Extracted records
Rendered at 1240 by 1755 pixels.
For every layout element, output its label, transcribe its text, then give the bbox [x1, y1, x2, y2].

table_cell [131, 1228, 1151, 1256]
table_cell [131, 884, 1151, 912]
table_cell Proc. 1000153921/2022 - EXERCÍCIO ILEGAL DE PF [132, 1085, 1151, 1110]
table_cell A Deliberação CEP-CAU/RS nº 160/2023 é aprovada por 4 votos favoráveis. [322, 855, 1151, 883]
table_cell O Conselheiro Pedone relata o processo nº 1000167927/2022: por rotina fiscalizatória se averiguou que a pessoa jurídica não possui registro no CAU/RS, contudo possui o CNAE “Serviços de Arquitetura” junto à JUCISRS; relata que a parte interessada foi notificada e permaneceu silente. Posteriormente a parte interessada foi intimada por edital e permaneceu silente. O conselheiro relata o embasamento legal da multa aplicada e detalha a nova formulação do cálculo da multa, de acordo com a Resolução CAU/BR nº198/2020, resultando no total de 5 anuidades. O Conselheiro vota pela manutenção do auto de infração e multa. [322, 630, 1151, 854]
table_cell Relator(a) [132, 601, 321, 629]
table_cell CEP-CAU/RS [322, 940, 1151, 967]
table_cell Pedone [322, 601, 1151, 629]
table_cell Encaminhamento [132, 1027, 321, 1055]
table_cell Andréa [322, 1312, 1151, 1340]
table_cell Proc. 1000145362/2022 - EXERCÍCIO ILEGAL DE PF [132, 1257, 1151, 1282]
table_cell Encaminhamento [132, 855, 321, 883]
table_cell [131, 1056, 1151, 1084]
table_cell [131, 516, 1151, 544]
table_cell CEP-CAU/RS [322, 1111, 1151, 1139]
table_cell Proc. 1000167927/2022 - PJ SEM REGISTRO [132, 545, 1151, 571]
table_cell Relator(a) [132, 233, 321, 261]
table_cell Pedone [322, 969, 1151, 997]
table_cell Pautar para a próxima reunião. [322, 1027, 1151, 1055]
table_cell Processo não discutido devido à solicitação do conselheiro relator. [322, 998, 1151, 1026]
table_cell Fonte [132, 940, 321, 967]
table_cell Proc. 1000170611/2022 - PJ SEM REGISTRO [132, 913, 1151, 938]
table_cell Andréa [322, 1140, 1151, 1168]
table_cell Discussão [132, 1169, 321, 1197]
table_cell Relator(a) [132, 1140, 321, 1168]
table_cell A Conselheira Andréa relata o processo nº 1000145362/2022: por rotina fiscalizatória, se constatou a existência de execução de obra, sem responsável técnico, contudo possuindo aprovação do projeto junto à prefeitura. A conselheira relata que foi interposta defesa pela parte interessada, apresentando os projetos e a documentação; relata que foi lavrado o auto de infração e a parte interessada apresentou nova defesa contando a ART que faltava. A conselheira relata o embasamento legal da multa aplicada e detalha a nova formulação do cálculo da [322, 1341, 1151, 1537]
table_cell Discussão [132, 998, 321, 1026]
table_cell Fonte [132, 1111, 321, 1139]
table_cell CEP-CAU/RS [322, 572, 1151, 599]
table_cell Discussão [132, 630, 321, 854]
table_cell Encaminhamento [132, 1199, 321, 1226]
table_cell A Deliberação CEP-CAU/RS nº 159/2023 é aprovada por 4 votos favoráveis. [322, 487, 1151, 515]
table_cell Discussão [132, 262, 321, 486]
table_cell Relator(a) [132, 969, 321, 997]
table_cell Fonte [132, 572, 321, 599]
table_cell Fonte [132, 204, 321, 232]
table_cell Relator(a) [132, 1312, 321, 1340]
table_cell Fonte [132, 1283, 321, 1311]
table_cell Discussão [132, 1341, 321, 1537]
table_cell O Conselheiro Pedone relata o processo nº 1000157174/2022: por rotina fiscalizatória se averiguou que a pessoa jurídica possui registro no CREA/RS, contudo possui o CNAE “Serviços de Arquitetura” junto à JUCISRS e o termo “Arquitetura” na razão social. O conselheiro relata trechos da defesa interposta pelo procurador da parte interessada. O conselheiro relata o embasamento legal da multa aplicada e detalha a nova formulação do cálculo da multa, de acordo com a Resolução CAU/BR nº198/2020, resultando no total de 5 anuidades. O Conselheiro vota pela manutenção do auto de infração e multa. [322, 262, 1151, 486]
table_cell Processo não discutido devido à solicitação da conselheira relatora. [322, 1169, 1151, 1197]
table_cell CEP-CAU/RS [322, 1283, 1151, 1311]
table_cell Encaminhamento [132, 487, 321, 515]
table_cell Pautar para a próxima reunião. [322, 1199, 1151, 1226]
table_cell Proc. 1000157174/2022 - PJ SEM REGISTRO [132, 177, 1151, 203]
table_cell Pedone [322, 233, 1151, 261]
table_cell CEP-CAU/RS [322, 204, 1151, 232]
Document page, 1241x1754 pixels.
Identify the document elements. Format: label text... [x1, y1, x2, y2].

What this task involves: Reproduce every entry above line for line, without changing a single character.

Correct response:
Rendered at 1240 by 1755 pixels.
For every layout element, output its label, transcribe its text, then give the bbox [x1, y1, x2, y2].

table_cell [131, 1228, 1151, 1256]
table_cell [131, 884, 1151, 912]
table_cell Proc. 1000153921/2022 - EXERCÍCIO ILEGAL DE PF [132, 1085, 1151, 1110]
table_cell A Deliberação CEP-CAU/RS nº 160/2023 é aprovada por 4 votos favoráveis. [322, 855, 1151, 883]
table_cell O Conselheiro Pedone relata o processo nº 1000167927/2022: por rotina fiscalizatória se averiguou que a pessoa jurídica não possui registro no CAU/RS, contudo possui o CNAE “Serviços de Arquitetura” junto à JUCISRS; relata que a parte interessada foi notificada e permaneceu silente. Posteriormente a parte interessada foi intimada por edital e permaneceu silente. O conselheiro relata o embasamento legal da multa aplicada e detalha a nova formulação do cálculo da multa, de acordo com a Resolução CAU/BR nº198/2020, resultando no total de 5 anuidades. O Conselheiro vota pela manutenção do auto de infração e multa. [322, 630, 1151, 854]
table_cell Relator(a) [132, 601, 321, 629]
table_cell CEP-CAU/RS [322, 940, 1151, 967]
table_cell Pedone [322, 601, 1151, 629]
table_cell Encaminhamento [132, 1027, 321, 1055]
table_cell Andréa [322, 1312, 1151, 1340]
table_cell Proc. 1000145362/2022 - EXERCÍCIO ILEGAL DE PF [132, 1257, 1151, 1282]
table_cell Encaminhamento [132, 855, 321, 883]
table_cell [131, 1056, 1151, 1084]
table_cell [131, 516, 1151, 544]
table_cell CEP-CAU/RS [322, 1111, 1151, 1139]
table_cell Proc. 1000167927/2022 - PJ SEM REGISTRO [132, 545, 1151, 571]
table_cell Relator(a) [132, 233, 321, 261]
table_cell Pedone [322, 969, 1151, 997]
table_cell Pautar para a próxima reunião. [322, 1027, 1151, 1055]
table_cell Processo não discutido devido à solicitação do conselheiro relator. [322, 998, 1151, 1026]
table_cell Fonte [132, 940, 321, 967]
table_cell Proc. 1000170611/2022 - PJ SEM REGISTRO [132, 913, 1151, 938]
table_cell Andréa [322, 1140, 1151, 1168]
table_cell Discussão [132, 1169, 321, 1197]
table_cell Relator(a) [132, 1140, 321, 1168]
table_cell A Conselheira Andréa relata o processo nº 1000145362/2022: por rotina fiscalizatória, se constatou a existência de execução de obra, sem responsável técnico, contudo possuindo aprovação do projeto junto à prefeitura. A conselheira relata que foi interposta defesa pela parte interessada, apresentando os projetos e a documentação; relata que foi lavrado o auto de infração e a parte interessada apresentou nova defesa contando a ART que faltava. A conselheira relata o embasamento legal da multa aplicada e detalha a nova formulação do cálculo da [322, 1341, 1151, 1537]
table_cell Discussão [132, 998, 321, 1026]
table_cell Fonte [132, 1111, 321, 1139]
table_cell CEP-CAU/RS [322, 572, 1151, 599]
table_cell Discussão [132, 630, 321, 854]
table_cell Encaminhamento [132, 1199, 321, 1226]
table_cell A Deliberação CEP-CAU/RS nº 159/2023 é aprovada por 4 votos favoráveis. [322, 487, 1151, 515]
table_cell Discussão [132, 262, 321, 486]
table_cell Relator(a) [132, 969, 321, 997]
table_cell Fonte [132, 572, 321, 599]
table_cell Fonte [132, 204, 321, 232]
table_cell Relator(a) [132, 1312, 321, 1340]
table_cell Fonte [132, 1283, 321, 1311]
table_cell Discussão [132, 1341, 321, 1537]
table_cell O Conselheiro Pedone relata o processo nº 1000157174/2022: por rotina fiscalizatória se averiguou que a pessoa jurídica possui registro no CREA/RS, contudo possui o CNAE “Serviços de Arquitetura” junto à JUCISRS e o termo “Arquitetura” na razão social. O conselheiro relata trechos da defesa interposta pelo procurador da parte interessada. O conselheiro relata o embasamento legal da multa aplicada e detalha a nova formulação do cálculo da multa, de acordo com a Resolução CAU/BR nº198/2020, resultando no total de 5 anuidades. O Conselheiro vota pela manutenção do auto de infração e multa. [322, 262, 1151, 486]
table_cell Processo não discutido devido à solicitação da conselheira relatora. [322, 1169, 1151, 1197]
table_cell CEP-CAU/RS [322, 1283, 1151, 1311]
table_cell Encaminhamento [132, 487, 321, 515]
table_cell Pautar para a próxima reunião. [322, 1199, 1151, 1226]
table_cell Proc. 1000157174/2022 - PJ SEM REGISTRO [132, 177, 1151, 203]
table_cell Pedone [322, 233, 1151, 261]
table_cell CEP-CAU/RS [322, 204, 1151, 232]
Document page, 1241x1754 pixels.
Identify the document elements. Format: label text... [x1, y1, x2, y2].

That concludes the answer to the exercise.